**TEXTE ÉTUDIÉ**
────

Alors je tiens tout d’abord à remercier Val pour l’alerte. Sa veille attentive et méticuleuse des événements locaux lui a permis de me signaler cette soirée dont je n’avais absolument pas entendu parler à une semaine de l’événement. Donc, merci Val !
Tout d’abord, il faut débroussailler un peu… qui est l’organisateur de ce fameux voyage ? C’est Passion Céréales. Oui mais qui est Passion Céréales ? C’est une association créée par Intercéréales pour faire connaître les céréales au grand public. Mais qui est Intercéréales ? C’est également une association qui regroupe tous les professionnels de la branche céréalière, des producteurs aux transformateurs, en passant par les négociants, les coopératives, les meuniers… bref, tous ceux qui pédalent quotidiennement dans la semoule.
Donc Passion Céréales a pour vocation de communiquer sur les céréales auprès du grand public, à la fois sur leurs vertus nutritionnelles mais également sur les femmes et les hommes qui les travaillent. Ils mettent à disposition des supports, dont un site web dédié à chaque région (dont l’Auvergne évidemment, car qui dit fromage dit pain), et organisent une “tournée” à travers la France pour présenter au public des acteurs engagés de la filière céréalière. C’est apparemment la deuxième du nom et j’ai donc eu la chance d’assister à ce Voyage, le 1er décembre dernier, au Petit Vélo de Clermont-Ferrand !

────

**CONSIGNES**
[a] Répondez brièvement aux questions suivantes à partir du texte sur Passion Céréales.
(i) Qui a signalé la soirée ?
(ii) Quelle association a créé Passion Céréales ?
(iii) Dans quel lieu s'est déroulé le Voyage le 1er décembre ?
[b] Modifiez le texte sur Passion Céréales, de « Tout d’abord, il » jusqu'à « dans la semoule. » inclus, en remplaçant « les meuniers » par « les boulangers ».
Les lignes de données n'ont aucun lien avec le texte sur Passion Céréales.

────

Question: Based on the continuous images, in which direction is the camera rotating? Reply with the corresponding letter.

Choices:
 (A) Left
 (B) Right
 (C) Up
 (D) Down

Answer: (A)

────

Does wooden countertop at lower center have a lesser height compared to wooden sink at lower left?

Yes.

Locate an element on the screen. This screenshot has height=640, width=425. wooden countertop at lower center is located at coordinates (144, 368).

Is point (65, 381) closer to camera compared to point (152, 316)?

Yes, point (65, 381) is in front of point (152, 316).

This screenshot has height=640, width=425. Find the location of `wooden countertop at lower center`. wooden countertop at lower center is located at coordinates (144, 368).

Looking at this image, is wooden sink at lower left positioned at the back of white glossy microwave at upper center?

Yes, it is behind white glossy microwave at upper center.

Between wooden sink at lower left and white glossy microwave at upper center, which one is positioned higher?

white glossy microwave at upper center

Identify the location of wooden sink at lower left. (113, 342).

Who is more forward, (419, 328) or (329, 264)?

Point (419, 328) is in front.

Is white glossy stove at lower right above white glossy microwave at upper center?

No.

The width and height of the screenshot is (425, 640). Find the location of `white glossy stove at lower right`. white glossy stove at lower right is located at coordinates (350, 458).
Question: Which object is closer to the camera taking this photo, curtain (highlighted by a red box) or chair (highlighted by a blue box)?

────

**CORRIGÉ**
[a]
(i) Val.
(ii) Intercéréales.
(iii) Au Petit Vélo de Clermont-Ferrand.

[b]
Tout d’abord, il faut débroussailler un peu… qui est l’organisateur de ce fameux voyage ? C’est Passion Céréales. Oui mais qui est Passion Céréales ? C’est une association créée par Intercéréales pour faire connaître les céréales au grand public. Mais qui est Intercéréales ? C’est également une association qui regroupe tous les professionnels de la branche céréalière, des producteurs aux transformateurs, en passant par les négociants, les coopératives, les boulangers… bref, tous ceux qui pédalent quotidiennement dans la semoule.